**Provided information**
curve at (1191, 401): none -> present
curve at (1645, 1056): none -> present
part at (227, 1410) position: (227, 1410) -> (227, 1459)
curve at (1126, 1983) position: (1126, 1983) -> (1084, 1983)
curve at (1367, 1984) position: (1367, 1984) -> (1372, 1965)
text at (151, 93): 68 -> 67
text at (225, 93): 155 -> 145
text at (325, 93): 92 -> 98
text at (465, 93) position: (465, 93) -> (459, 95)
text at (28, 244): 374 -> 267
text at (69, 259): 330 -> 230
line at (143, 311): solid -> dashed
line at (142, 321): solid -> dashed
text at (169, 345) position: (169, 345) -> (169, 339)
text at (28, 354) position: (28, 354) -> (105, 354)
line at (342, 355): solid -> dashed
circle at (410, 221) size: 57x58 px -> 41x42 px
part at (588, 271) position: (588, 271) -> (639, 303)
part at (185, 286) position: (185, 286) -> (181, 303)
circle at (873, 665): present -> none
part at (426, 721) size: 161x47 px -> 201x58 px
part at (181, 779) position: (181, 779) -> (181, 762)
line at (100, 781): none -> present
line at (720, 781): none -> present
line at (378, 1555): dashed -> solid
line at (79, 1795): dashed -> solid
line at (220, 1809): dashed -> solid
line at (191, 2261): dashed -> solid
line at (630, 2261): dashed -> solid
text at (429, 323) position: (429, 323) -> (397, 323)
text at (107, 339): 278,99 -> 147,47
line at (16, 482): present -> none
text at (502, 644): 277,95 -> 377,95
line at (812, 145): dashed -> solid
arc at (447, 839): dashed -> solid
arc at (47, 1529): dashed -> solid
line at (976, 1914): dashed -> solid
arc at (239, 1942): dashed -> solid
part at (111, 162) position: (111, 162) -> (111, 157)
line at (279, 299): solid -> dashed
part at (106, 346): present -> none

**Set exercise**
Rewrite every line of the records as a Markdown table with two columns: "No." for the row number and "Difference" for the line itself. Leave out any blank lines.

**Answer for this exercise**
| No. | Difference |
|---|---|
| 1 | curve at (1191, 401): none -> present |
| 2 | curve at (1645, 1056): none -> present |
| 3 | part at (227, 1410) position: (227, 1410) -> (227, 1459) |
| 4 | curve at (1126, 1983) position: (1126, 1983) -> (1084, 1983) |
| 5 | curve at (1367, 1984) position: (1367, 1984) -> (1372, 1965) |
| 6 | text at (151, 93): 68 -> 67 |
| 7 | text at (225, 93): 155 -> 145 |
| 8 | text at (325, 93): 92 -> 98 |
| 9 | text at (465, 93) position: (465, 93) -> (459, 95) |
| 10 | text at (28, 244): 374 -> 267 |
| 11 | text at (69, 259): 330 -> 230 |
| 12 | line at (143, 311): solid -> dashed |
| 13 | line at (142, 321): solid -> dashed |
| 14 | text at (169, 345) position: (169, 345) -> (169, 339) |
| 15 | text at (28, 354) position: (28, 354) -> (105, 354) |
| 16 | line at (342, 355): solid -> dashed |
| 17 | circle at (410, 221) size: 57x58 px -> 41x42 px |
| 18 | part at (588, 271) position: (588, 271) -> (639, 303) |
| 19 | part at (185, 286) position: (185, 286) -> (181, 303) |
| 20 | circle at (873, 665): present -> none |
| 21 | part at (426, 721) size: 161x47 px -> 201x58 px |
| 22 | part at (181, 779) position: (181, 779) -> (181, 762) |
| 23 | line at (100, 781): none -> present |
| 24 | line at (720, 781): none -> present |
| 25 | line at (378, 1555): dashed -> solid |
| 26 | line at (79, 1795): dashed -> solid |
| 27 | line at (220, 1809): dashed -> solid |
| 28 | line at (191, 2261): dashed -> solid |
| 29 | line at (630, 2261): dashed -> solid |
| 30 | text at (429, 323) position: (429, 323) -> (397, 323) |
| 31 | text at (107, 339): 278,99 -> 147,47 |
| 32 | line at (16, 482): present -> none |
| 33 | text at (502, 644): 277,95 -> 377,95 |
| 34 | line at (812, 145): dashed -> solid |
| 35 | arc at (447, 839): dashed -> solid |
| 36 | arc at (47, 1529): dashed -> solid |
| 37 | line at (976, 1914): dashed -> solid |
| 38 | arc at (239, 1942): dashed -> solid |
| 39 | part at (111, 162) position: (111, 162) -> (111, 157) |
| 40 | line at (279, 299): solid -> dashed |
| 41 | part at (106, 346): present -> none |